Figure 6.. Differential chromatin accessibility in CD39⁺TIM3⁺ and CD39⁻TIM3⁻ cells.

A. Schematic of ATAC-seq analysis performed on sorted CD39⁺TIM3⁺ and CD39⁻TIM3-cells. B. Heatmap describing averaged scaled expression values of differentially expressed transcription factors for sorted CD39⁺TIM3⁺ and CD39⁻TIM3⁻ cells. C. Heatmap describing patient specific (n=5) differentially accessible regions (FDR<0.01) in CD39⁺TIM3⁺ and CD39⁻TIM3⁻ sorted populations. D. ATAC-seq traces for open chromatin regions near selected genes in CD39⁺TIM3⁺ (orange) and CD39⁻TIM3⁻ (blue) cells. E. Graph depicting enrichment of TF motifs based on open chromatin specific to CD39⁻TIM3⁻ (blue) vs. CD39⁺TIM3⁺ (orange) cells (x-axis), and differential expression of TFs (y-axis). F. Left, enhancer binding sites for BATF and TCF7 near the listed genes. Significant genes, red; non-significant, white. The same genes are also differentially expressed between CD39⁺TIM3⁺ cells and CD39⁻TIM3⁻ cells. Right, the number of genes that are differentially expressed with a corresponding differential peak containing BATF or TCF7 is shown.

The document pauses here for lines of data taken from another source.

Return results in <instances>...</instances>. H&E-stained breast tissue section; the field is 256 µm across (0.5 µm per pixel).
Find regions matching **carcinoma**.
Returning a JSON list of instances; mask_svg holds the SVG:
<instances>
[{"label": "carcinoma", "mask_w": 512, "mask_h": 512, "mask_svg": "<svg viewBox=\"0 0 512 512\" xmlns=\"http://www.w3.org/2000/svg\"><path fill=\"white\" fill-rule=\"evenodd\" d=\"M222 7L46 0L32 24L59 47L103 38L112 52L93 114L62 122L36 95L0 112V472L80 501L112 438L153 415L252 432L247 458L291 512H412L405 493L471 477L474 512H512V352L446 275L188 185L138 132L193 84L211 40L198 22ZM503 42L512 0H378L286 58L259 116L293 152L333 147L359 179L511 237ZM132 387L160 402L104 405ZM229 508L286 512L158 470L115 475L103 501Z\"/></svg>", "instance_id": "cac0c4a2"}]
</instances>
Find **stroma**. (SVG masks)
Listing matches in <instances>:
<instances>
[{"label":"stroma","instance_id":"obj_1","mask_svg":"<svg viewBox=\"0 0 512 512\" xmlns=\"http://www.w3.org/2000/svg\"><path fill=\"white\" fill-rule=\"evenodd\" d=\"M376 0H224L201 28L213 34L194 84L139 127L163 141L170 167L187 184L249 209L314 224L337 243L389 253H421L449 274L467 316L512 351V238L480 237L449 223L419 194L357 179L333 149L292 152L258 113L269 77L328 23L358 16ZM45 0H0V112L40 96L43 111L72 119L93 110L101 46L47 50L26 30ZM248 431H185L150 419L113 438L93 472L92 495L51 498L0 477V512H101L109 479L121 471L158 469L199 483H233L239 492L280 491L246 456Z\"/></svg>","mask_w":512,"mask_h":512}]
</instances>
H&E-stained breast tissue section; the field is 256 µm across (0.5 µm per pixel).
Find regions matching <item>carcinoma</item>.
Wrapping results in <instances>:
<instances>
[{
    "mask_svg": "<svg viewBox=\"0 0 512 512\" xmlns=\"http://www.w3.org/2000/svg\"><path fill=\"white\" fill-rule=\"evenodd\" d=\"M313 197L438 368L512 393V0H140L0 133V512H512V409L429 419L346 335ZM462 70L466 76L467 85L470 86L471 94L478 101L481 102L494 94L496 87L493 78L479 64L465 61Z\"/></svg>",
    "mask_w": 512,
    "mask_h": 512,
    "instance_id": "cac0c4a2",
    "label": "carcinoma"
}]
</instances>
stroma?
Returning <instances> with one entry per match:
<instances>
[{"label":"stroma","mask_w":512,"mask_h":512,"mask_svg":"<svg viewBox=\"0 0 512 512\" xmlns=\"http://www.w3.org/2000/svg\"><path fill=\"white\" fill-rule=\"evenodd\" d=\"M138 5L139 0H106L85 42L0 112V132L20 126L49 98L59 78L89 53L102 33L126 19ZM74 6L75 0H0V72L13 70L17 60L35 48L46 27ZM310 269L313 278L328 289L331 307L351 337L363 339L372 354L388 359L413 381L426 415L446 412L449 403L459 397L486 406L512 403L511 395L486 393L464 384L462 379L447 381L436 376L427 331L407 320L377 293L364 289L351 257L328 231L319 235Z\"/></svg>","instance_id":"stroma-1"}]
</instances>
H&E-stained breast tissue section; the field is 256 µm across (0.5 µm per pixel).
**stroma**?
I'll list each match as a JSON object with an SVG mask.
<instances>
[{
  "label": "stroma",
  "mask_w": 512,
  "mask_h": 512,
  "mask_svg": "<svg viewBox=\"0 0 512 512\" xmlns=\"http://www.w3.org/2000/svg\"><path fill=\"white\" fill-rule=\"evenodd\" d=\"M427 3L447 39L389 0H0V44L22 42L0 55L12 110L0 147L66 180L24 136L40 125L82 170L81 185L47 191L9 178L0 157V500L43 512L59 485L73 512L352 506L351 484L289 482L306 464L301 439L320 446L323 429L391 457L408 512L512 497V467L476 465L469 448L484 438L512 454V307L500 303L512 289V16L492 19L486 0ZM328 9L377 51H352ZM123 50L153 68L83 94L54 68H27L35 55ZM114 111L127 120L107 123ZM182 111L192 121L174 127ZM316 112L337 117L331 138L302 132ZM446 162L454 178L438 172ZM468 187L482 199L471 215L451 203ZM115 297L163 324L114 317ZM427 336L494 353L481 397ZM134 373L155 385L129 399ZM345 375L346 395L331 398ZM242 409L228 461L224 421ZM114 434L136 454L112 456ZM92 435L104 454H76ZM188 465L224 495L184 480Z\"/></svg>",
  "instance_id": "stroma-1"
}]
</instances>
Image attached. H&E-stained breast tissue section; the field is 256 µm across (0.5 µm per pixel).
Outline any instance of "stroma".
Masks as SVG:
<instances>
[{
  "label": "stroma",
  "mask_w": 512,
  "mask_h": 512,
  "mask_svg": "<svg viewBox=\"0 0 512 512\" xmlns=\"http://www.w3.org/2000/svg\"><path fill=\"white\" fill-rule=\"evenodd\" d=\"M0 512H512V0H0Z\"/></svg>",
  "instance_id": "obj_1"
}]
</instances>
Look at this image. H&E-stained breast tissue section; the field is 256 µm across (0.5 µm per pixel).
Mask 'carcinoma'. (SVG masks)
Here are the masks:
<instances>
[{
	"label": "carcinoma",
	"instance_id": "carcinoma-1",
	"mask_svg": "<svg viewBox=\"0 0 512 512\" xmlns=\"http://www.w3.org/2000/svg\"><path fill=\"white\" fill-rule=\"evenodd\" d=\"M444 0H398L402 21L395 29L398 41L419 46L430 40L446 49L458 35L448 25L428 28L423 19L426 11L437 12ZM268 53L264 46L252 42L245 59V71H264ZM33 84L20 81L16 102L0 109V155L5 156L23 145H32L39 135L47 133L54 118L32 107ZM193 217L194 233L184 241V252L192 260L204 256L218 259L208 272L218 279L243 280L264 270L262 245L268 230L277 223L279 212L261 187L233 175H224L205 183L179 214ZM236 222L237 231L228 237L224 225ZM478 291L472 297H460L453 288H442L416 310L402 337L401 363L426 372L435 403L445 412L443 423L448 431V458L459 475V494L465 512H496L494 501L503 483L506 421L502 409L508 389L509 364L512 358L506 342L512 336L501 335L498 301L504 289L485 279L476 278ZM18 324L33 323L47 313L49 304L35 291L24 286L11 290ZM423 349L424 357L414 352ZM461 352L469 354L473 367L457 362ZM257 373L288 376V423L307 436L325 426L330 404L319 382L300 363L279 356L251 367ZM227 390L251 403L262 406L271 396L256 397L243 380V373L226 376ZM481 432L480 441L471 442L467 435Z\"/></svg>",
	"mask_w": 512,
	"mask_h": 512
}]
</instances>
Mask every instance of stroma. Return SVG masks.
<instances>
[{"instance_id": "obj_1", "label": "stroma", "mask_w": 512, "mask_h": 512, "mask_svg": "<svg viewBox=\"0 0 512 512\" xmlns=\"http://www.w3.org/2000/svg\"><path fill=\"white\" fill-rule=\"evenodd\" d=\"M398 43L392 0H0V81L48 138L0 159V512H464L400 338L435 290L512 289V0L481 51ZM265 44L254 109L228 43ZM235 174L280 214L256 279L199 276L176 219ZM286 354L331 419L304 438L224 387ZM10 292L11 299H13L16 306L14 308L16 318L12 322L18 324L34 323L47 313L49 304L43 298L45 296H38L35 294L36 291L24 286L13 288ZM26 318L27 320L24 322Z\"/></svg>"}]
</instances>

Figure 7.. TCR analysis and its relationship with cell state and clinical outcome.

A. Schematic illustration of the TCR analysis pipeline. B, E, H, K. tSNE plot delineating 6 CD8⁺ T cell clusters and persistent (B), enriched (E), singlet (H) and common (K) TCRs. Bar plot summarizes fraction of TCRs per patient across the different clusters between responder (R) and non-responder (NR) lesions. C, F, I, L. Fraction of persistent (C), enriched (F), singlet (I) and common (L) TCRs per patient, aggregated for CD8_1,2,3 and CD8_4,5,6 clusters for R and NR lesions. D, G, J, M. Fraction of persistent (D), enriched (G), singlet (J) and common (M) TCRs in each cluster, out of total persistent, enriched, singlet and common TCRs. Data are represented as mean±SEM.